RECORDS PROVIDED:
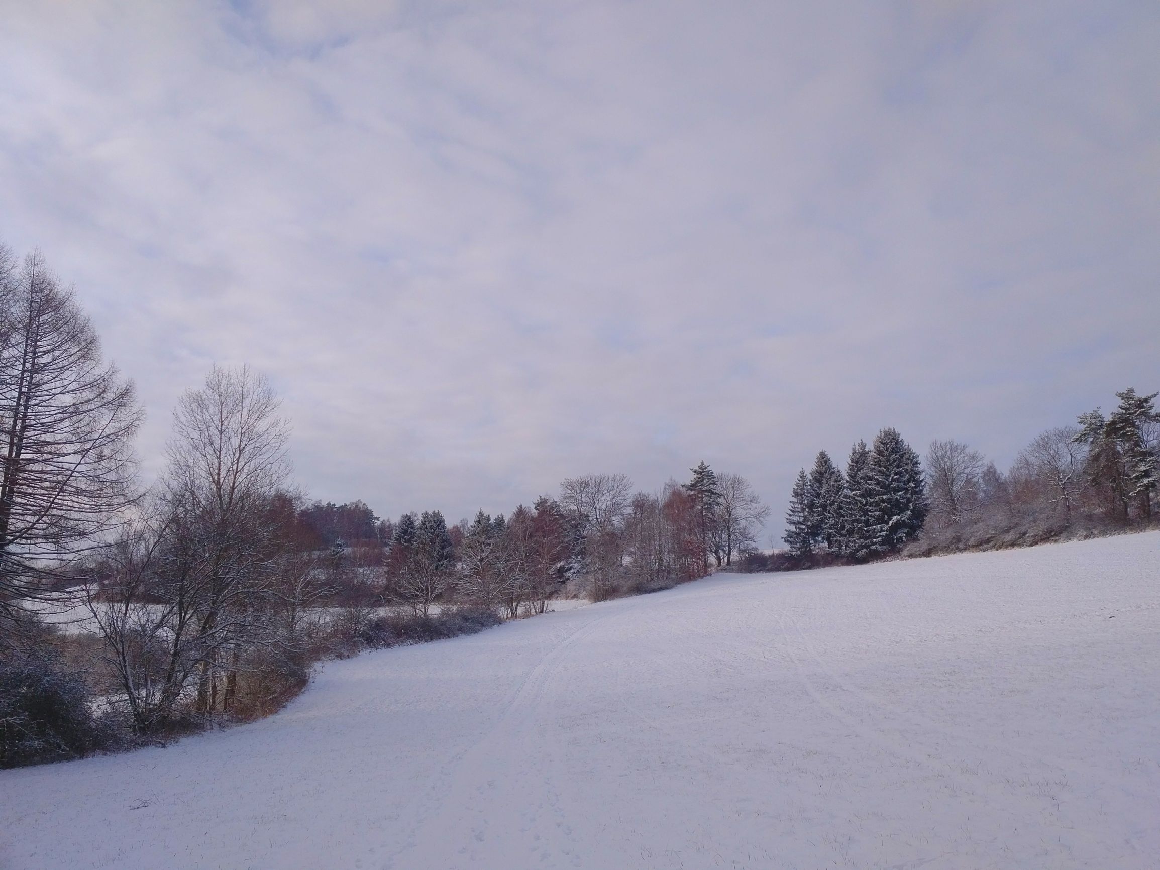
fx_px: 905
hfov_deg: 65.3
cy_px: 435
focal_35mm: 27
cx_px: 580
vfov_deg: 51.4
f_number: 2.2
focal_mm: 4.75
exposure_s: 1/1185
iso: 50
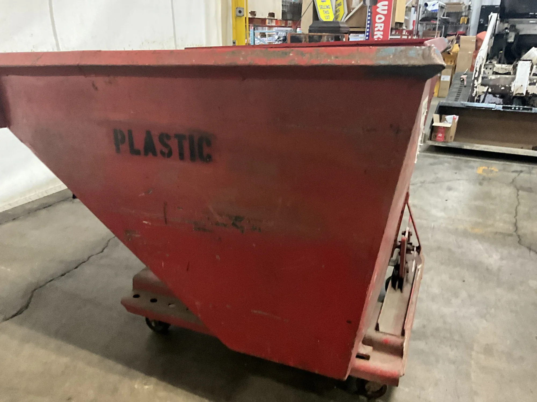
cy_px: 201
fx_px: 450
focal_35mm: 29
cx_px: 268
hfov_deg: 61.7
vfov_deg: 48.2
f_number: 1.8
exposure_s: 1/30
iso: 640
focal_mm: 3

PROBLEM: Repeat the entries exactly, without pictures.

SOLUTION:
fx_px: 905
hfov_deg: 65.3
cy_px: 435
focal_35mm: 27
cx_px: 580
vfov_deg: 51.4
f_number: 2.2
focal_mm: 4.75
exposure_s: 1/1185
iso: 50
cy_px: 201
fx_px: 450
focal_35mm: 29
cx_px: 268
hfov_deg: 61.7
vfov_deg: 48.2
f_number: 1.8
exposure_s: 1/30
iso: 640
focal_mm: 3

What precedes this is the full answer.